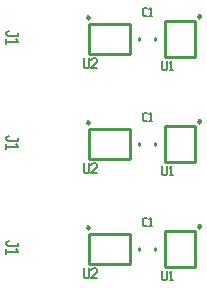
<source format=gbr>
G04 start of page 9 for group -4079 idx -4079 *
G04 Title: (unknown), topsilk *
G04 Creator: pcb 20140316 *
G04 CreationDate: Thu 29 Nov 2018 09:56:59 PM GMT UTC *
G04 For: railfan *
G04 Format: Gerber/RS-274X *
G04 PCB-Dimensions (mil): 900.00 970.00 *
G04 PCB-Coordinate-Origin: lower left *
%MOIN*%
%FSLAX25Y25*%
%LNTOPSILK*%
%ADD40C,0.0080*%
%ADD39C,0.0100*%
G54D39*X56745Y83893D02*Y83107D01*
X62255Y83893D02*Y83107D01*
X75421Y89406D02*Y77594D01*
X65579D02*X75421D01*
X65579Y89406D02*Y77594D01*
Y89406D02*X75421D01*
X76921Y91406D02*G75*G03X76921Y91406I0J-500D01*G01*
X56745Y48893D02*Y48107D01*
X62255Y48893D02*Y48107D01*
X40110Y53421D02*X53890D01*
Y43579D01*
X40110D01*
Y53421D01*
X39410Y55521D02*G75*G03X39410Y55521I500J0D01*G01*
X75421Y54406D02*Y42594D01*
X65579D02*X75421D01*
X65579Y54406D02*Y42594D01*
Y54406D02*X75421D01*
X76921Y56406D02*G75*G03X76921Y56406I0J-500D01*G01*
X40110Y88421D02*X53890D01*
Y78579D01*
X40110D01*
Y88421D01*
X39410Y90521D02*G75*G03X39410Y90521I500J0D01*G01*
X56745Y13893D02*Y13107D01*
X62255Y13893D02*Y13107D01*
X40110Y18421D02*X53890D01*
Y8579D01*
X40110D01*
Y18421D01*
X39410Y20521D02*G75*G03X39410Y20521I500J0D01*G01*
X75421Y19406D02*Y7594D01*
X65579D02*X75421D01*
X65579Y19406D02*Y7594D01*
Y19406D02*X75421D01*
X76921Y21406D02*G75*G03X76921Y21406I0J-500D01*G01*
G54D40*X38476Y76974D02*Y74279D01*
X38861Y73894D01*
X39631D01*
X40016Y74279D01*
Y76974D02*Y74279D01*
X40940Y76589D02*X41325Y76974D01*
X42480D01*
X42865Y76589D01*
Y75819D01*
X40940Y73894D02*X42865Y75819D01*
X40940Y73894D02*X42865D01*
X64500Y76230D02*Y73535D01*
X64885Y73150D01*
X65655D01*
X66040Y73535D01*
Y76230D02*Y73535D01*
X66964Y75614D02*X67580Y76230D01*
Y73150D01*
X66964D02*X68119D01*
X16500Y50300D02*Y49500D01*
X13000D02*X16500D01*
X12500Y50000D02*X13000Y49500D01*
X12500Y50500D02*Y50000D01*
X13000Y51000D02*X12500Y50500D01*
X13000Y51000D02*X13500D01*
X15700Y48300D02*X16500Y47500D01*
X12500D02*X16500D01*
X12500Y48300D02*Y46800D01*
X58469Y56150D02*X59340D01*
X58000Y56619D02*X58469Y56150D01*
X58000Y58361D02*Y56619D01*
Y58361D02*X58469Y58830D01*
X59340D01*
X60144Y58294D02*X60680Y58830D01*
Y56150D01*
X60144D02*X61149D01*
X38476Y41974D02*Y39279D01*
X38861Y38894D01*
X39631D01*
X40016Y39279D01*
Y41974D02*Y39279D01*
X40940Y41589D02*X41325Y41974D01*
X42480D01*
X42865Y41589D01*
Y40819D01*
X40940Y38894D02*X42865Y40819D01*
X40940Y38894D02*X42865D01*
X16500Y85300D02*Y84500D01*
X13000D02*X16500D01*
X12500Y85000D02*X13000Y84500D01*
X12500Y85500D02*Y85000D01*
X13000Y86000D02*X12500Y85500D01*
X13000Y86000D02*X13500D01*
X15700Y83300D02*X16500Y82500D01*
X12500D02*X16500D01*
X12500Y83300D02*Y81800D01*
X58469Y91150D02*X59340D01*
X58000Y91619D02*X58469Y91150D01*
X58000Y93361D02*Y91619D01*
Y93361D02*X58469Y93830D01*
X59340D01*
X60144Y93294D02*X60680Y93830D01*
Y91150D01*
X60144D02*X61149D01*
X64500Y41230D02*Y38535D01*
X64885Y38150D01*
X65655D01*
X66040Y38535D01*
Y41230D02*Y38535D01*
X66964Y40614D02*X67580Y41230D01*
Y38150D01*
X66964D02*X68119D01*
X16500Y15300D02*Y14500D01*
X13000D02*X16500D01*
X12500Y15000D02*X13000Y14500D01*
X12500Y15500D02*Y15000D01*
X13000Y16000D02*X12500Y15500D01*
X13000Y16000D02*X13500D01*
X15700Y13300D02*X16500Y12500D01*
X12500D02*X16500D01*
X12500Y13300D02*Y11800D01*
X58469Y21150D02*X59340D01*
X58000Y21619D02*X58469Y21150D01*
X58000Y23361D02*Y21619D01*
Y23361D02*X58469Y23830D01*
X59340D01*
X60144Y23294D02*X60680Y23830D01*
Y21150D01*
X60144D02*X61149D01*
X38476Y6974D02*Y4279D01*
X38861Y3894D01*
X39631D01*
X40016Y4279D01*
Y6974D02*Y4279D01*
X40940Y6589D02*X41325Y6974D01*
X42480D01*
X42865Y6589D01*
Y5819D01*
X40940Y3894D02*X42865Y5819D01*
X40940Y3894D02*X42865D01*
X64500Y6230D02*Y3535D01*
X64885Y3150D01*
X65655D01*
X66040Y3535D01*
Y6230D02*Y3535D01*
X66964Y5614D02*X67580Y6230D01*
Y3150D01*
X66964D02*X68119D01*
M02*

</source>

* * *

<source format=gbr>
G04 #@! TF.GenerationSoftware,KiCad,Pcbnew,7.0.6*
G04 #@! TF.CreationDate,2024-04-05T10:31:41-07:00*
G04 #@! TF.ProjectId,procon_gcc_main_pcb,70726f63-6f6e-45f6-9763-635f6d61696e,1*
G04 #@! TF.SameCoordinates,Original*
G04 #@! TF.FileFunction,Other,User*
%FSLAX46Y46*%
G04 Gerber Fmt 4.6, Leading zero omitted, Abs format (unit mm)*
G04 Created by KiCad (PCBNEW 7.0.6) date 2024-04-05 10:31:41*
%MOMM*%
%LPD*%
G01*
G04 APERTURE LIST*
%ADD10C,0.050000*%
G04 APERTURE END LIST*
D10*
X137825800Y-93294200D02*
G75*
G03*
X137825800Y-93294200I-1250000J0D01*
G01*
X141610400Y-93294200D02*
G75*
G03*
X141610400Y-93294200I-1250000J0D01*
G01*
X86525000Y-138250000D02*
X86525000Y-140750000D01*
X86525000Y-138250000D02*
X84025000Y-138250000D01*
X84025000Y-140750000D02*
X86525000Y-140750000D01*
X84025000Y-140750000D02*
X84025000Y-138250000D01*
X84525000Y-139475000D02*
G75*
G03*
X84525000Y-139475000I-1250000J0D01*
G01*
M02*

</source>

What is being asked:
Begin with the line above that has "G04 Creator: pcb 20140316 *" and continue through the line that has "X40940Y76589D02*X41325Y76974D01*", setting each one down exactly. Stop there.

Result for this task:
G04 Creator: pcb 20140316 *
G04 CreationDate: Thu 29 Nov 2018 09:56:59 PM GMT UTC *
G04 For: railfan *
G04 Format: Gerber/RS-274X *
G04 PCB-Dimensions (mil): 900.00 970.00 *
G04 PCB-Coordinate-Origin: lower left *
%MOIN*%
%FSLAX25Y25*%
%LNTOPSILK*%
%ADD40C,0.0080*%
%ADD39C,0.0100*%
G54D39*X56745Y83893D02*Y83107D01*
X62255Y83893D02*Y83107D01*
X75421Y89406D02*Y77594D01*
X65579D02*X75421D01*
X65579Y89406D02*Y77594D01*
Y89406D02*X75421D01*
X76921Y91406D02*G75*G03X76921Y91406I0J-500D01*G01*
X56745Y48893D02*Y48107D01*
X62255Y48893D02*Y48107D01*
X40110Y53421D02*X53890D01*
Y43579D01*
X40110D01*
Y53421D01*
X39410Y55521D02*G75*G03X39410Y55521I500J0D01*G01*
X75421Y54406D02*Y42594D01*
X65579D02*X75421D01*
X65579Y54406D02*Y42594D01*
Y54406D02*X75421D01*
X76921Y56406D02*G75*G03X76921Y56406I0J-500D01*G01*
X40110Y88421D02*X53890D01*
Y78579D01*
X40110D01*
Y88421D01*
X39410Y90521D02*G75*G03X39410Y90521I500J0D01*G01*
X56745Y13893D02*Y13107D01*
X62255Y13893D02*Y13107D01*
X40110Y18421D02*X53890D01*
Y8579D01*
X40110D01*
Y18421D01*
X39410Y20521D02*G75*G03X39410Y20521I500J0D01*G01*
X75421Y19406D02*Y7594D01*
X65579D02*X75421D01*
X65579Y19406D02*Y7594D01*
Y19406D02*X75421D01*
X76921Y21406D02*G75*G03X76921Y21406I0J-500D01*G01*
G54D40*X38476Y76974D02*Y74279D01*
X38861Y73894D01*
X39631D01*
X40016Y74279D01*
Y76974D02*Y74279D01*
X40940Y76589D02*X41325Y76974D01*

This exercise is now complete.